Jasper Morrison et Naoto Fukasawa avec Sori Yanagi, Tokyo, 2006
Voir aussi l’exposition Super Normal, Triennale de Milan, du 18 au 23 avril 2007.
Un article dans Domus.
Naoto Fukasawa & Jasper Morrison, Super Normal. Sensations of the Ordinary,
Lars Müller Publishers, Baden, Suisse
Design remarqué : canapé rouge
À Berlin, côté ex Ouest, c’est-à-dire non loin du Ku’damm (Kurfürstendamm), chez Modus Möbel (Wielandstraße 27-28), vendredi 1er février 2008, vers 13 heures. Voyant ce canapé, on se dit : voilà un canapé. Pas un divan (plat et ouvert, un peu dur) à la Freud (là, le Charles, chez le même éditeur B&B, serait mieux placé), mais accueillant pour s’y bloquer, et surtout très rouge.
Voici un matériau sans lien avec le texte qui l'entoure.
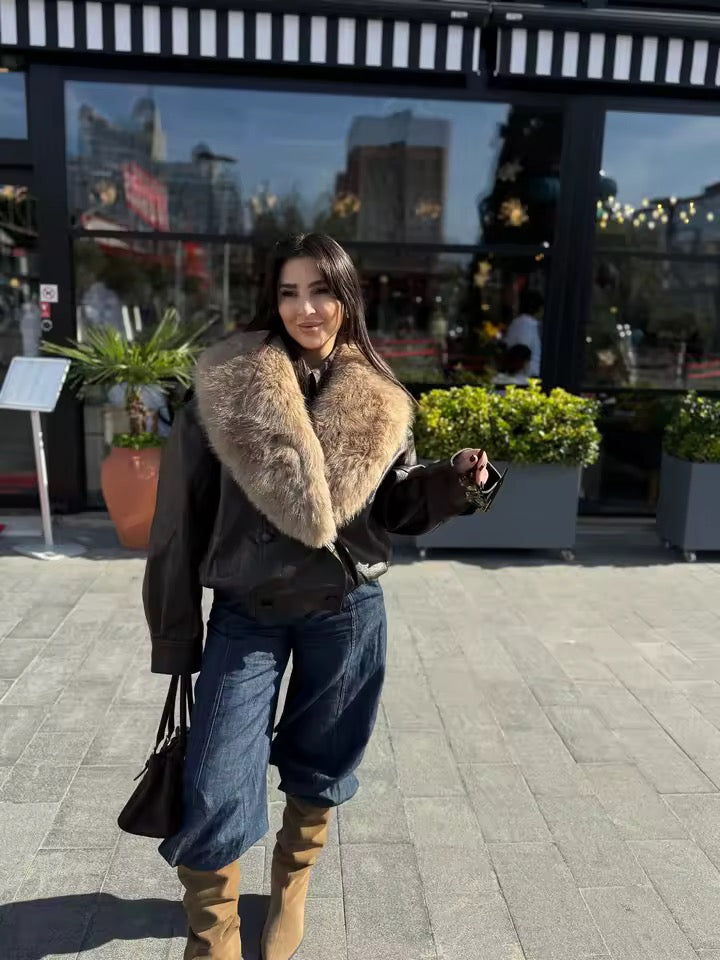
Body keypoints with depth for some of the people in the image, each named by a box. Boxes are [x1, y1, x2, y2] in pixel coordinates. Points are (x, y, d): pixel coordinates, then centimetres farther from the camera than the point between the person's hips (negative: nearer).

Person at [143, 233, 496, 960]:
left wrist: (454, 481, -16)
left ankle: (290, 893, 48)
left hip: (346, 614, 2)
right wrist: (175, 629, -3)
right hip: (246, 615, -2)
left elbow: (398, 506, 6)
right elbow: (182, 513, -7)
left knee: (319, 769, 18)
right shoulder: (225, 387, -10)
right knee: (215, 792, -1)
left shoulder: (378, 404, -2)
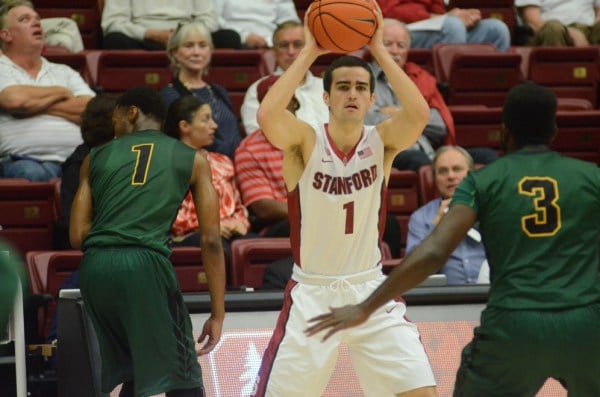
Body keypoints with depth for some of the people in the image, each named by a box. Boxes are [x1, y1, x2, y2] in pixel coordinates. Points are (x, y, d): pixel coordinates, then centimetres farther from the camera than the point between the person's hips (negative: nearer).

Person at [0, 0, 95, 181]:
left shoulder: (65, 72, 27)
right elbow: (15, 99, -10)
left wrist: (39, 104, 3)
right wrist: (61, 92, 8)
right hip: (26, 160, -2)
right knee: (31, 173, -41)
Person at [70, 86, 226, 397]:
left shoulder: (97, 157, 19)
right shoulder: (192, 160, 14)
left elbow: (77, 237, 13)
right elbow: (211, 240, 6)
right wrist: (217, 313, 8)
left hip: (94, 267, 3)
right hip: (146, 265, -3)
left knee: (132, 371, 21)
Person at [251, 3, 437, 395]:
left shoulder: (382, 141, -3)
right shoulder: (306, 141, -9)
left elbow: (419, 114, -24)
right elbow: (266, 115, -30)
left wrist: (380, 50, -21)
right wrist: (309, 52, -24)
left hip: (370, 289, 2)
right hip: (311, 293, -2)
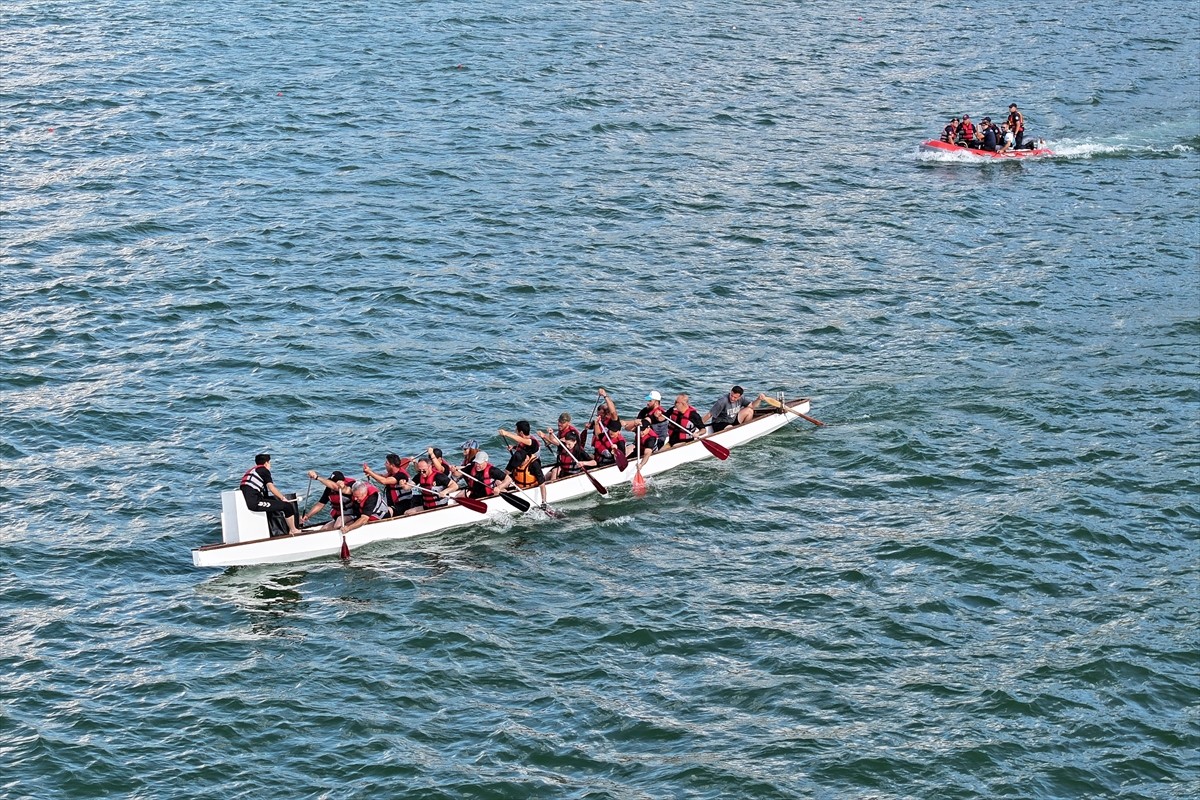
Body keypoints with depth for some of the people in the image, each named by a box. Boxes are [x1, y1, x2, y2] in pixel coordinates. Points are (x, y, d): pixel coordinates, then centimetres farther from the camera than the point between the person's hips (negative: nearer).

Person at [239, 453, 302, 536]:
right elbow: (271, 488, -2)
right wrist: (283, 498, 11)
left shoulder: (250, 470, 30)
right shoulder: (264, 470, 6)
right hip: (254, 502, -9)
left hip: (245, 502, 9)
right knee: (287, 506, -4)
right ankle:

Il s’agit de Le Bambole (Les Poupées) de Mario Bellini (né en 1935), dessiné en 1972 : un succès, un classique, « un oreiller en 3D ». Il est réédité en 2007. Les photos de Oliviero Toscani avaient beaucoup fait pour ce succès des Bambole. Pour s’assurer une nouvelle clientèle (ou la clientèle de ceux qui n’en avaient pas encore les moyens dans les années 70), B&B reprend Toscani, qui cette fois prend pour modèles deux jumelles de 11 ans, « Bambole du futur » (voir tout ça, et aussi un entretien avec Mario Bellini, sur le site de B&B, ci-dessous).